- _PROBLEM DETAILS_: Copying rule for the data below: pictures stay out, and only the lines from the one with "Identify the document elements. Format: label [x1, y1, x2, y2]." down to the one with "Document page, 1241x1754 pixels.", inclusive, are repeated exactly.

*** Opening of GIVEN RECORDS ***

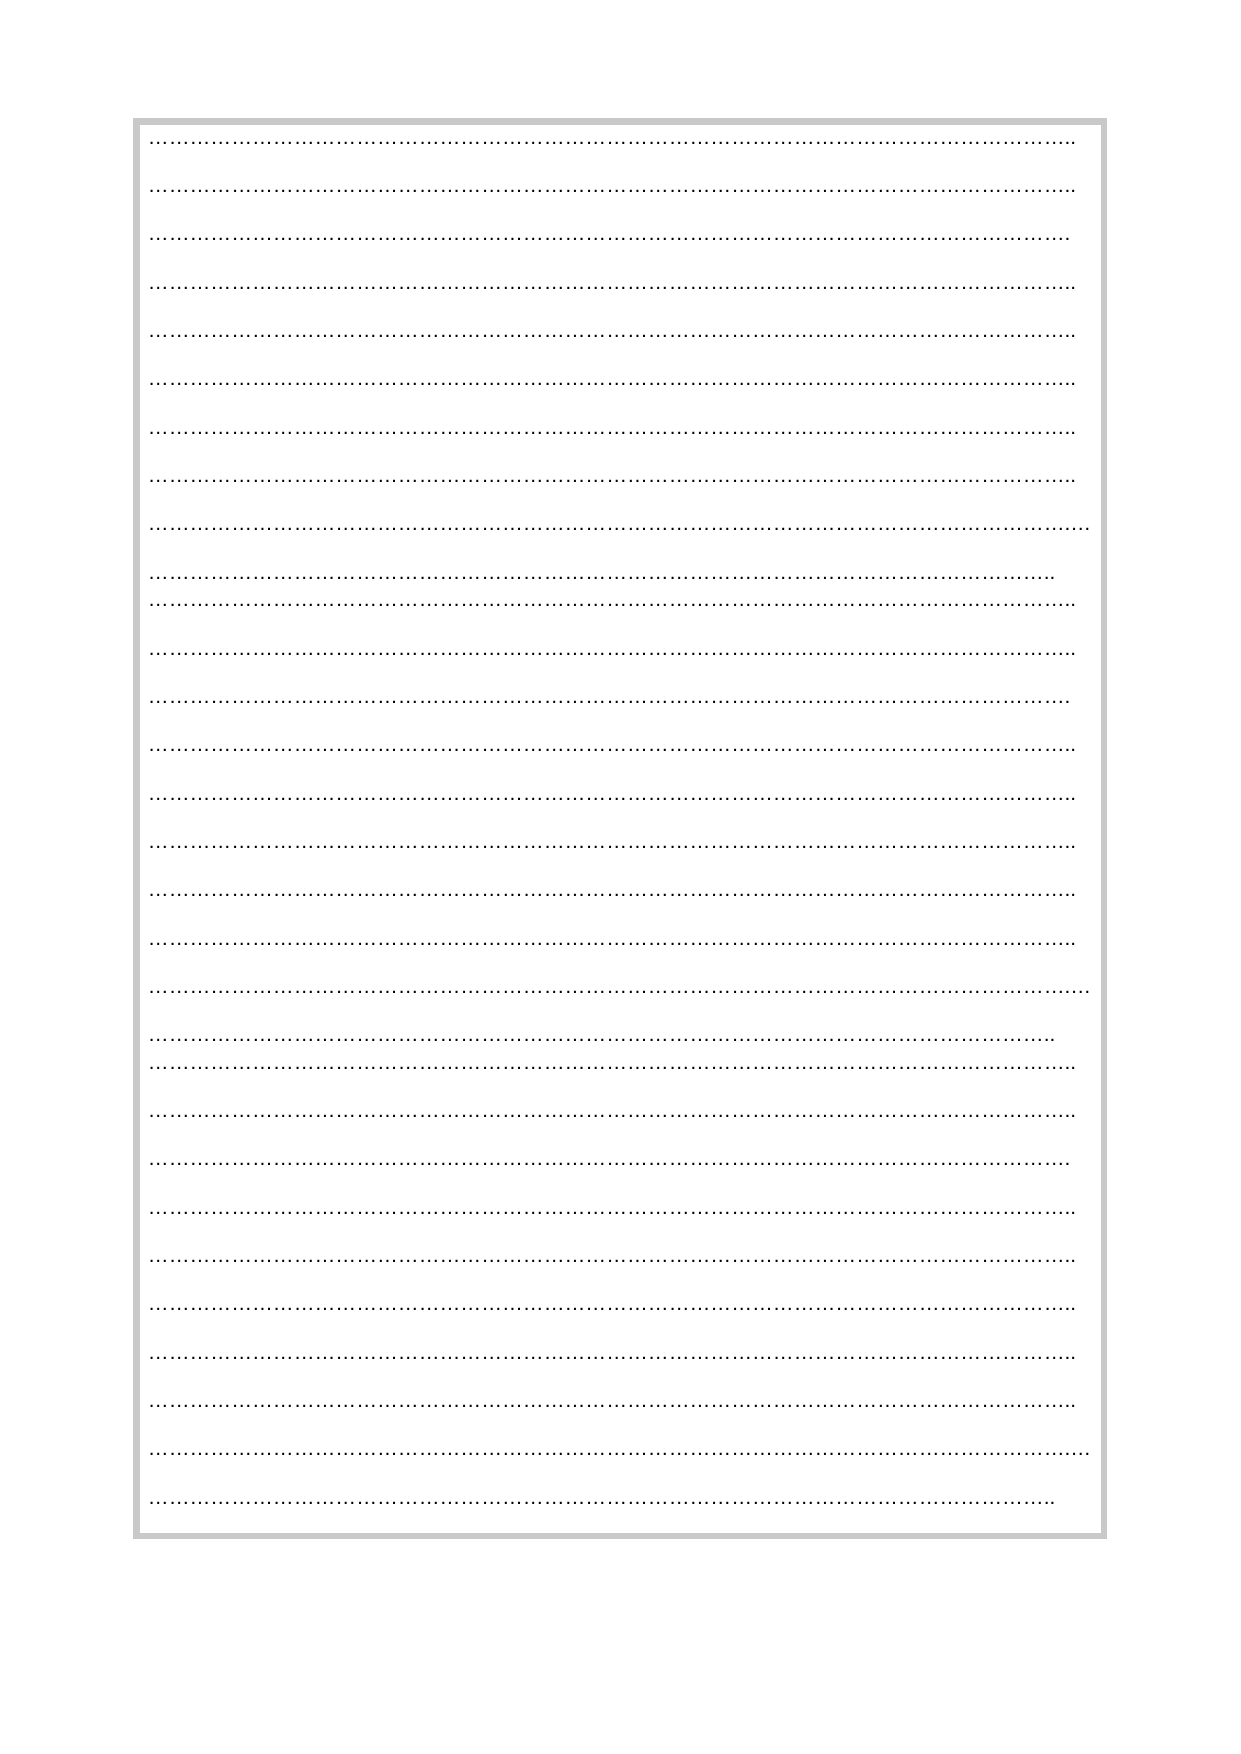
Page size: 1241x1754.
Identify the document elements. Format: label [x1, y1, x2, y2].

table_cell [140, 125, 1101, 1533]
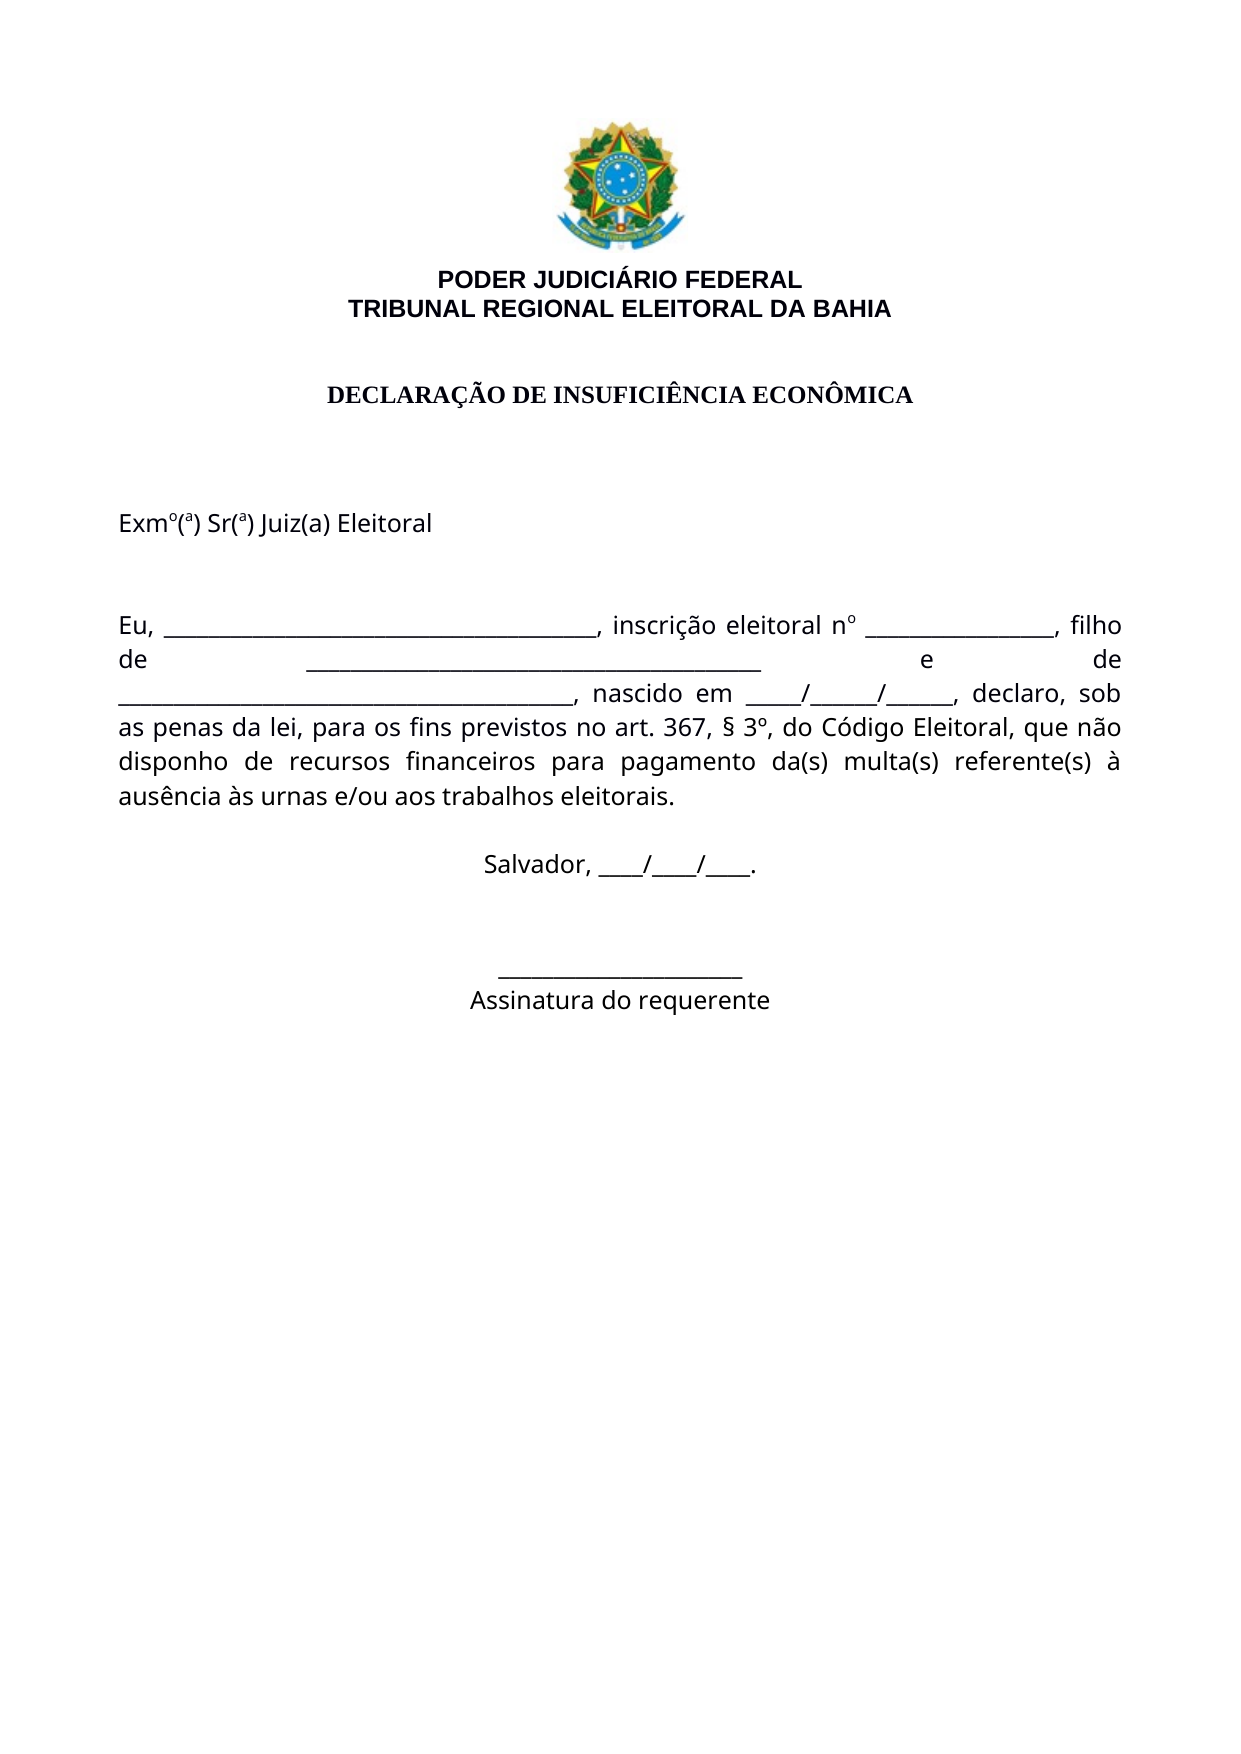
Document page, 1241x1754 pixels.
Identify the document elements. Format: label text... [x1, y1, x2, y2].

text Eu, _______________________________________, inscrição eleitoral no _________________, filho de _________________________________________ e de _________________________________________, nascido em _____/______/______, declaro, sob as penas da lei, para os fins previstos no art. 367, § 3º, do Código Eleitoral, que não disponho de recursos financeiros para pagamento da(s) multa(s) referente(s) à ausência às urnas e/ou aos trabalhos eleitorais. [118, 608, 1122, 812]
text Exmo(a) Sr(a) Juiz(a) Eleitoral [118, 506, 1122, 540]
text ______________________ [118, 948, 1122, 982]
text PODER JUDICIÁRIO FEDERAL [118, 265, 1122, 294]
picture [552, 118, 689, 253]
text Assinatura do requerente [118, 982, 1122, 1017]
text DECLARAÇÃO DE INSUFICIÊNCIA ECONÔMICA [118, 380, 1122, 409]
text Salvador, ____/____/____. [118, 846, 1122, 880]
text TRIBUNAL REGIONAL ELEITORAL DA BAHIA [118, 294, 1122, 322]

*** Close of GIVEN RECORDS ***

- _RESPONSE TO THE EXERCISE_:
Identify the document elements. Format: label [x1, y1, x2, y2].

table_cell [140, 125, 1101, 1533]
Document page, 1241x1754 pixels.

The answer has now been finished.